Directions for this task
Give the listing again word for word. Leave every image out.

Working data
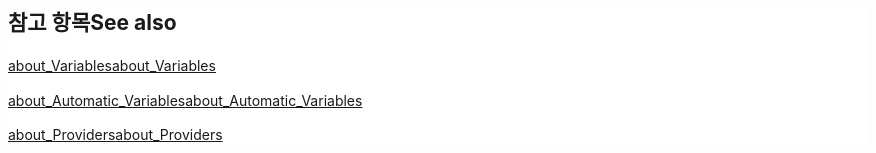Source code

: ## <a name="see-also"></a><span data-ttu-id="51241-202">참고 항목</span><span class="sxs-lookup"><span data-stu-id="51241-202">See also</span></span>

[<span data-ttu-id="51241-203">about_Variables</span><span class="sxs-lookup"><span data-stu-id="51241-203">about_Variables</span></span>](../About/about_Variables.md)

[<span data-ttu-id="51241-204">about_Automatic_Variables</span><span class="sxs-lookup"><span data-stu-id="51241-204">about_Automatic_Variables</span></span>](../About/about_Automatic_Variables.md)

[<span data-ttu-id="51241-205">about_Providers</span><span class="sxs-lookup"><span data-stu-id="51241-205">about_Providers</span></span>](../About/about_Providers.md)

Completed exercise
Source code

: ## <a name="see-also"></a><span data-ttu-id="51241-202">참고 항목</span><span class="sxs-lookup"><span data-stu-id="51241-202">See also</span></span>

[<span data-ttu-id="51241-203">about_Variables</span><span class="sxs-lookup"><span data-stu-id="51241-203">about_Variables</span></span>](../About/about_Variables.md)

[<span data-ttu-id="51241-204">about_Automatic_Variables</span><span class="sxs-lookup"><span data-stu-id="51241-204">about_Automatic_Variables</span></span>](../About/about_Automatic_Variables.md)

[<span data-ttu-id="51241-205">about_Providers</span><span class="sxs-lookup"><span data-stu-id="51241-205">about_Providers</span></span>](../About/about_Providers.md)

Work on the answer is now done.